The episode ends with definitive proof that death is no longer the end, as the disjointed Clark family is forced to come together when they’re attacked by Nick’s undead drug dealer – this being a prequel story and all, he’s decidedly ‘fresher’ looking than the main show’s gnarly monsters. The pilot leaves us with the promise that much more zombie action is in the near future of those of us who stick with the show.

There are undeniably many strains of The Walking Dead‘s DNA present within Fear the Walking Dead, but the spinoff immediately feels fresh due to its different setting and focus on the humble beginnings of that apocalypse. With a strong pilot, it’s shaping up to be a nice companion piece for hardcore fans of AMC’s ratings juggernaut, shedding some light on a different aspect of the show’s overall universe.
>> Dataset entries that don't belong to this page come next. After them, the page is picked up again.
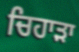
ਚਿਹਾੜਾ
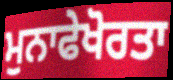
ਮੁਨਾਫੇਖੋਰਤਾ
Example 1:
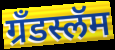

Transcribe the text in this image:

ग्रँडस्लॅम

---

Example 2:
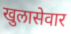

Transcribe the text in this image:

खुलासेवार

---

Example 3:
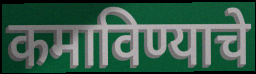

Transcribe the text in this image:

कमाविण्याचे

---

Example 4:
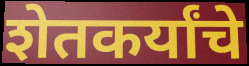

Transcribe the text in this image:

शेतकर्यांचे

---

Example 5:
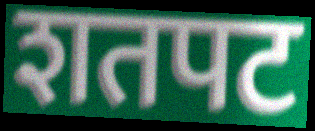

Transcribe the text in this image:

शतपट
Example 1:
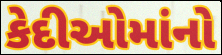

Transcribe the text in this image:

કેદીઓમાંનો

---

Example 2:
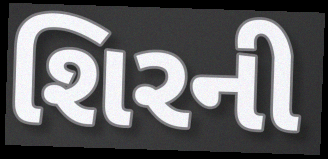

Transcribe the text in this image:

શિરની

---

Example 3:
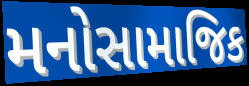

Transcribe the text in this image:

મનોસામાજિક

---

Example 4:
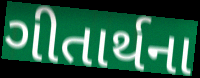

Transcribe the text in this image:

ગીતાર્થના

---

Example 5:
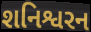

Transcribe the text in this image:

શનિશ્વરન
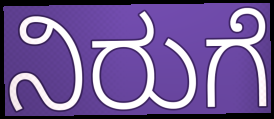
ನಿರುಗೆ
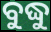
ବୁଦ୍ଧୁ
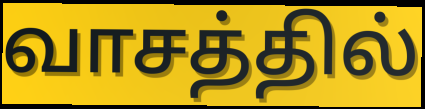
வாசத்தில்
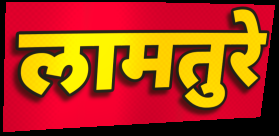
लामतुरे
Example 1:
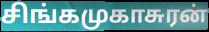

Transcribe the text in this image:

சிங்கமுகாசுரன்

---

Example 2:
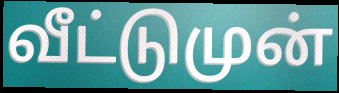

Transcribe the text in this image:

வீட்டுமுன்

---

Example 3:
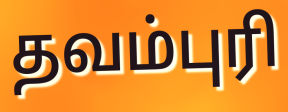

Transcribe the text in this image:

தவம்புரி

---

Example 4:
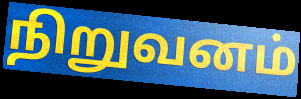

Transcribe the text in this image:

நிறுவனம்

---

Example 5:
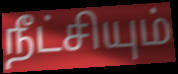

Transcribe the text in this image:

நீட்சியும்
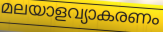
മലയാളവ്യാകരണം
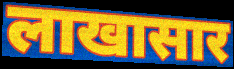
लाखासार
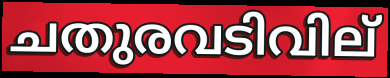
ചതുരവടിവില്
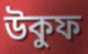
উকুফ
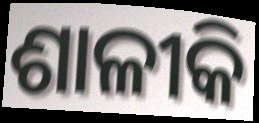
ଶାଳୀକି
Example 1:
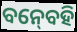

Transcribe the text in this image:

ବନ୍‍ବେହି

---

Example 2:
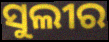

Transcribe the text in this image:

ସୁଲୀର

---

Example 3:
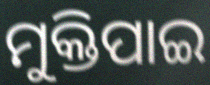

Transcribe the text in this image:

ମୁକ୍ତିପାଇ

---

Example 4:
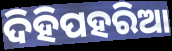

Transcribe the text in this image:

ଦିହିପହରିଆ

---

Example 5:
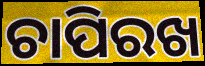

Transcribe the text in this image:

ଚାପିରଖ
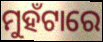
ମୁହଁଟାରେ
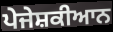
ਪੇਜੇਸ਼ਕੀਆਨ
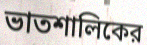
ভাতশালিকের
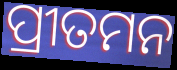
ପ୍ରୀତମନ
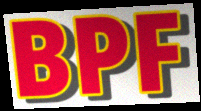
BPF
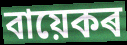
বায়েকৰ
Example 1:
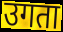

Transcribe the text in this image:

उगता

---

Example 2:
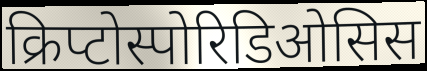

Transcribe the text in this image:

क्रिप्टोस्पोरिडिओसिस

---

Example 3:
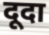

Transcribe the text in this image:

दूदा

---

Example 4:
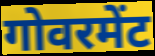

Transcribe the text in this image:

गोवरमेंट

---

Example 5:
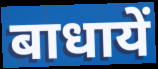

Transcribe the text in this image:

बाधायें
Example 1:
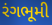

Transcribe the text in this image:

રંગભૂમી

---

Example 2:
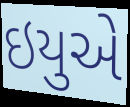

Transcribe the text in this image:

ઇયુએ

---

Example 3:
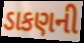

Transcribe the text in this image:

ડાકણની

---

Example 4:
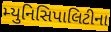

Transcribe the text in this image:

મ્યુનિસિપાલિટીના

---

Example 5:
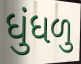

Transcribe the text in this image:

ધુંધળુ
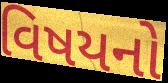
વિષયનો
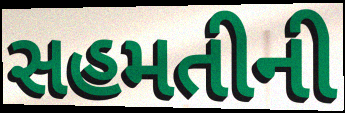
સહમતીની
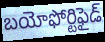
బయోఫోర్టిఫైడ్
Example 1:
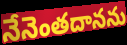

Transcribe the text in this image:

నేనెంతదానను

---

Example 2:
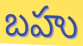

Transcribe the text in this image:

బహు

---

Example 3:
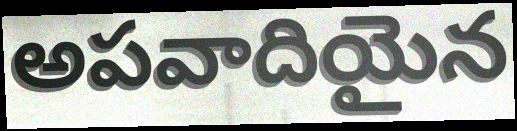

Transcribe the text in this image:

అపవాదియైన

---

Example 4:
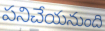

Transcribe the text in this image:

పనిచేయనుంది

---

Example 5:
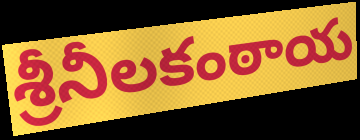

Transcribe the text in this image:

శ్రీనీలకంఠాయ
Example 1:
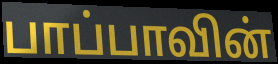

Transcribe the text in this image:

பாப்பாவின்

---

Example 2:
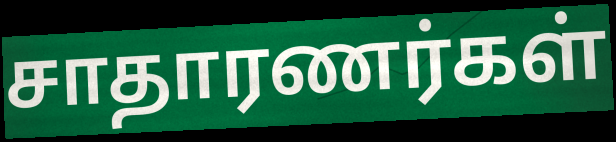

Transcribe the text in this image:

சாதாரணர்கள்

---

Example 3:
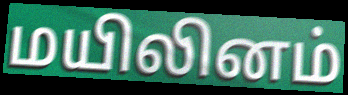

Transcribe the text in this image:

மயிலினம்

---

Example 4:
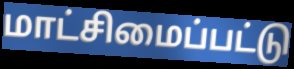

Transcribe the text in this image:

மாட்சிமைப்பட்டு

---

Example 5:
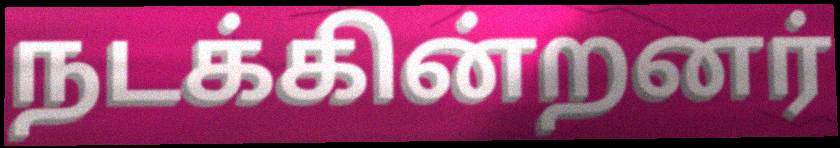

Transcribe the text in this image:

நடக்கின்றனர்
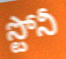
స్టోనీ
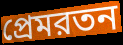
প্রেমরতন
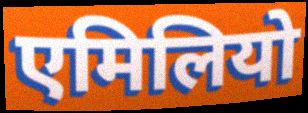
एमिलियो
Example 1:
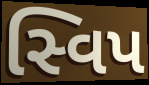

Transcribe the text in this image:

સ્વિપ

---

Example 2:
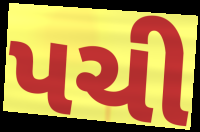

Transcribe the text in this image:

પચી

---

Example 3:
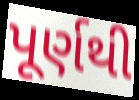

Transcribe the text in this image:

પૂર્ણથી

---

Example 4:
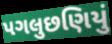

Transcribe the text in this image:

પગલુછણિયું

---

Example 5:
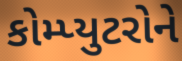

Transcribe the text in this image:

કોમ્પ્યુટરોને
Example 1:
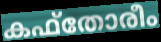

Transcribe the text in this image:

കഫ്തോരീം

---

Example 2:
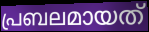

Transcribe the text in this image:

പ്രബലമായത്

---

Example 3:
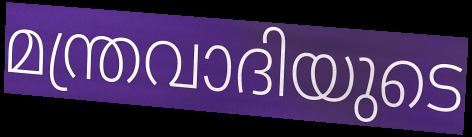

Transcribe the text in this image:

മന്ത്രവാദിയുടെ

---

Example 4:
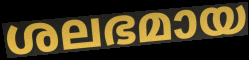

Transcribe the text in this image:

ശലഭമായ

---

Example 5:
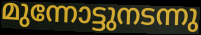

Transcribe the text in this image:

മുന്നോട്ടുനടന്നു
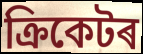
ক্ৰিকেটৰ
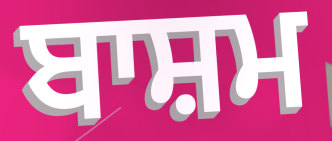
ਬਾਸ਼ਮ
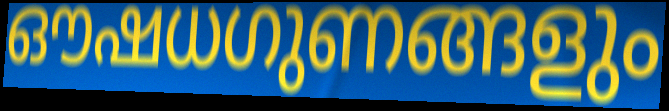
ഔഷധഗുണങ്ങളും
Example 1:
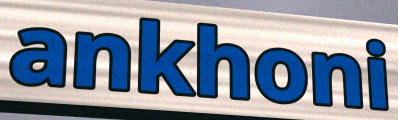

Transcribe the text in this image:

ankhoni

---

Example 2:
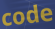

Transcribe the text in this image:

code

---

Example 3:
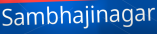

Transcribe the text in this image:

Sambhajinagar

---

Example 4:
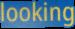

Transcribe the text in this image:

looking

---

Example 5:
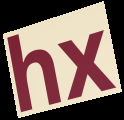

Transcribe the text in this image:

hx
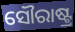
ସୌରାଷ୍ଟ୍ର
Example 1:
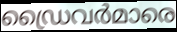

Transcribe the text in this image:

ഡ്രൈവർമാരെ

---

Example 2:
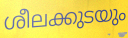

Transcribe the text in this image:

ശീലക്കുടയും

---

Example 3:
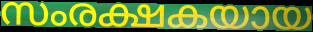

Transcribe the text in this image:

സംരക്ഷകയായ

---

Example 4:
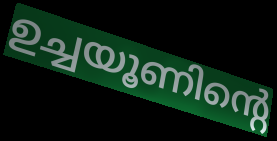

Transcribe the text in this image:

ഉച്ചയൂണിന്റെ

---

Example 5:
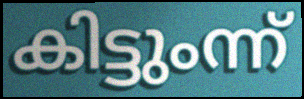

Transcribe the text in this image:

കിട്ടുംന്ന്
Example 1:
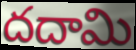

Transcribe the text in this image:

దదామి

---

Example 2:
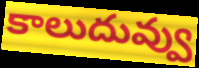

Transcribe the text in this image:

కాలుదువ్వు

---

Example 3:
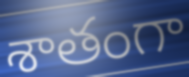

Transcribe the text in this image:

శాతంగా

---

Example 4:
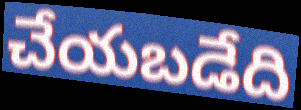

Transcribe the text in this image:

చేయబడేది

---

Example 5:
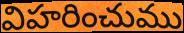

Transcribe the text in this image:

విహరించుము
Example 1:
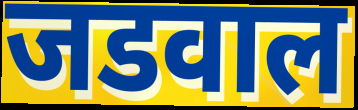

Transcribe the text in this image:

जडवाल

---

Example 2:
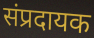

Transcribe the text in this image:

संप्रदायक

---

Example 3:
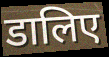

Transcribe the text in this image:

डालिए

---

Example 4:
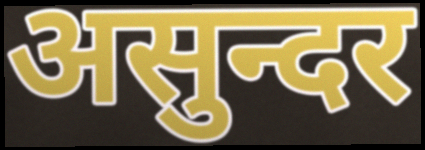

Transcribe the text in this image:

असुन्दर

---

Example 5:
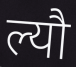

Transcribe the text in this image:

ल्यौ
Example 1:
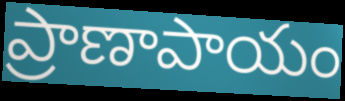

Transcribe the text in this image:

ప్రాణాపాయం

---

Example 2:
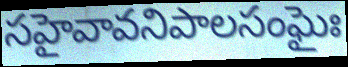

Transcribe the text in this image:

సహైవావనిపాలసంఘైః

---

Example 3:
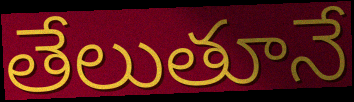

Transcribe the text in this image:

తేలుతూనే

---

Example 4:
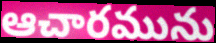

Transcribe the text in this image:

ఆచారమును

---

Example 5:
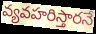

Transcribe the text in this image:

వ్యవహరిస్తారనే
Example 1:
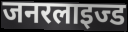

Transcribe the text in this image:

जनरलाइज्ड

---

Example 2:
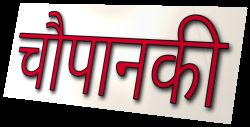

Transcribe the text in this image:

चौपानकी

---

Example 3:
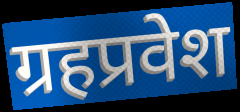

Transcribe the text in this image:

ग्रहप्रवेश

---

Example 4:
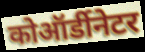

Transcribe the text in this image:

कोऑर्डीनेटर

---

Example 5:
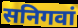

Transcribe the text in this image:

सनिगवां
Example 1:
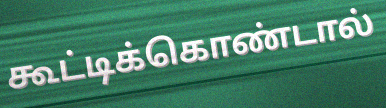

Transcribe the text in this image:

கூட்டிக்கொண்டால்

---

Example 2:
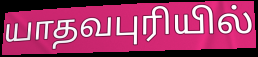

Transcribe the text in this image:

யாதவபுரியில்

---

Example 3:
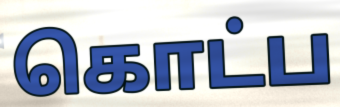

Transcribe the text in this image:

And AMC is smart to inject the new series into their late-summer lineup, as it arrives in perfect time to get us excited about the return of The Walking Dead, filling those agonizing final months before the Season 6 debut with six and a half hours of similar but uniquely different programming. It’s total fan service in many ways, even if one could (rightly) argue that it’s fan service driven by the desire to cash-in.

Shared universes are the big thing in the entertainment industry right now, and with Fear the Walking Dead, Robert Kirkman’s flesh-hungry creation becomes a bona fide world unto itself. And even if it doesn’t fill the massive shoes worn by The Walking Dead, that’s quite alright. Because all it really needs to do is provide some weekly entertainment while we wait for what we really want – an appetizer for the main course, if you will.

I call this one a win-win situation for us all.